Extended Side Angle Pose – Utthita Parsvakonasana
Extended Side Angle Pose, also known as Utthita Parsvakonasana in Sanskrit, is a popular yoga pose that combines elements of strength, balance, and flexibility. Aside from the muscular benefits, the twisting aspect of this pose can aid in digestion and detoxification by massaging the abdominal organs. Similar to most yoga poses, Extended Side Angle encourages focus on the breath to body connection, helping to calm the mind and reduce stress.
To Enter this Pose...
Begin in Warrior II pose. Bend your front knee until it aligns over your ankle. Stay grounded in the outer edge of your back foot allowing the back leg to fully straighten and engage. Extend your front arm down, weightlessly placing your elbow on or inside of the front knee. You can also reach your bottom hand down to a block or place it on your mat. Stretch the back arm overhead, stacking the shoulders and opening your chest. Lift through your top hand AND body…it’s important that you engage your entire core along with hips and legs to lengthen up and avoid misaligning your body.
COMMON MISTAKES TO AVOID…

- Knee is bent past the ankle: We want our knee to stack directly over the ankle so the weight is evenly distributed and the ankle can fully support without vulnerability.

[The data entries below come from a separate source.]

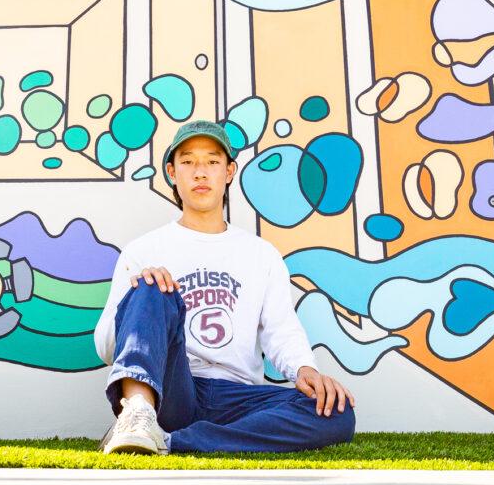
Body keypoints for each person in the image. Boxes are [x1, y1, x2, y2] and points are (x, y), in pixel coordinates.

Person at [93, 119, 356, 455]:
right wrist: (143, 304)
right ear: (172, 172)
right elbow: (106, 346)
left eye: (212, 162)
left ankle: (173, 442)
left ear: (229, 172)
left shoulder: (261, 254)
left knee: (336, 412)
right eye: (188, 162)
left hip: (239, 398)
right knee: (151, 286)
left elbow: (281, 329)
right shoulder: (143, 250)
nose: (200, 173)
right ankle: (138, 416)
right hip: (174, 390)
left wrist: (305, 369)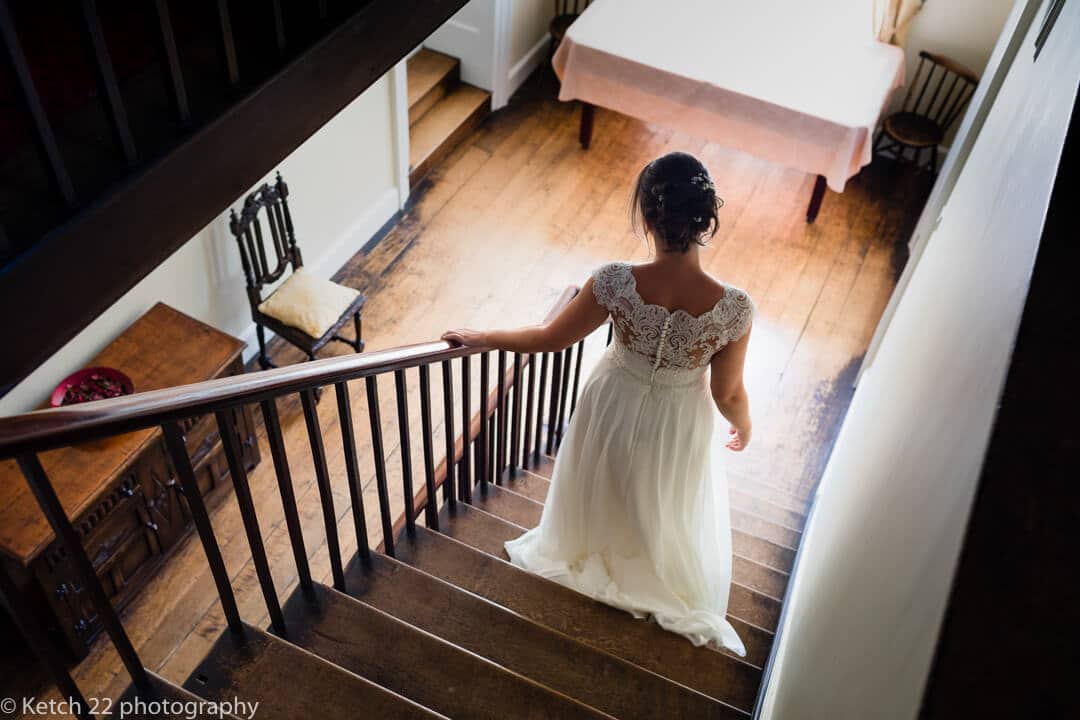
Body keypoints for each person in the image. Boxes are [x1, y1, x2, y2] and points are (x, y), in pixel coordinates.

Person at [442, 151, 753, 655]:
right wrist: (746, 424)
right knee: (664, 489)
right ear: (704, 218)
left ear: (647, 217)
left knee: (605, 475)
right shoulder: (735, 307)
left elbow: (549, 337)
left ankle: (593, 546)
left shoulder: (615, 280)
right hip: (679, 416)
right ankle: (647, 563)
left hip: (612, 398)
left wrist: (487, 336)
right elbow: (727, 392)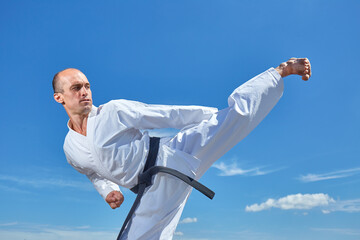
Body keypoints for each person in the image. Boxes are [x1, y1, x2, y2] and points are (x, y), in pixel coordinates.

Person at [53, 58, 311, 239]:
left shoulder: (112, 111)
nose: (85, 92)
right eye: (76, 88)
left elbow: (165, 115)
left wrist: (211, 117)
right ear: (60, 97)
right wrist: (109, 191)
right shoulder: (70, 148)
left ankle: (279, 72)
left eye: (87, 86)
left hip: (171, 154)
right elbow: (92, 171)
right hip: (151, 190)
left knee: (236, 118)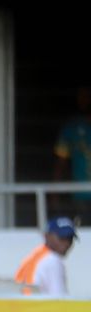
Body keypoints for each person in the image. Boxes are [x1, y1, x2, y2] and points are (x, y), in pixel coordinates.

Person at [52, 87, 91, 221]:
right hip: (81, 196)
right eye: (83, 97)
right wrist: (55, 196)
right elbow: (60, 165)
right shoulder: (72, 128)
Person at [15, 216, 78, 296]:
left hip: (21, 306)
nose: (67, 243)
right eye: (62, 237)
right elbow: (60, 300)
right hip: (37, 307)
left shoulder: (33, 256)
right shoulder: (53, 260)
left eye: (70, 238)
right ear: (47, 236)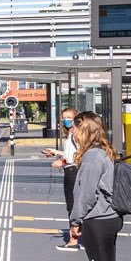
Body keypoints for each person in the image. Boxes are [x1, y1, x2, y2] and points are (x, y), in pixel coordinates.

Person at [67, 112, 123, 261]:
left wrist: (75, 221)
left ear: (85, 130)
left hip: (98, 220)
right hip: (109, 218)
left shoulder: (91, 157)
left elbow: (85, 194)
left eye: (76, 128)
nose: (72, 132)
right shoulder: (104, 151)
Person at [42, 107, 82, 251]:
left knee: (72, 206)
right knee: (75, 206)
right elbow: (70, 154)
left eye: (69, 118)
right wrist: (55, 152)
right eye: (64, 117)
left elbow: (78, 156)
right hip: (72, 170)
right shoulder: (72, 134)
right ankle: (78, 238)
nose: (66, 120)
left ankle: (73, 241)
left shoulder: (77, 134)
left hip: (73, 172)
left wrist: (63, 162)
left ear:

- Back foot misaligned: Just like Warrior II, we want the heel of our front foot to disect the center of our back foot for proper alignment.
- Top Hip Closing In: Finding lift through the upper body will help to fix this. Redirecting your Drishti (focal point) forward or upwards will help too!
- Arm Overextending: Lift upwards and not back. Keep shoulder stacked and a line of energy from bottom fingertips to the top.
- Relying on elbow/knee connection: Make this connection weightless, meaning you could remove your elbow and your torso won’t fall out of alignment.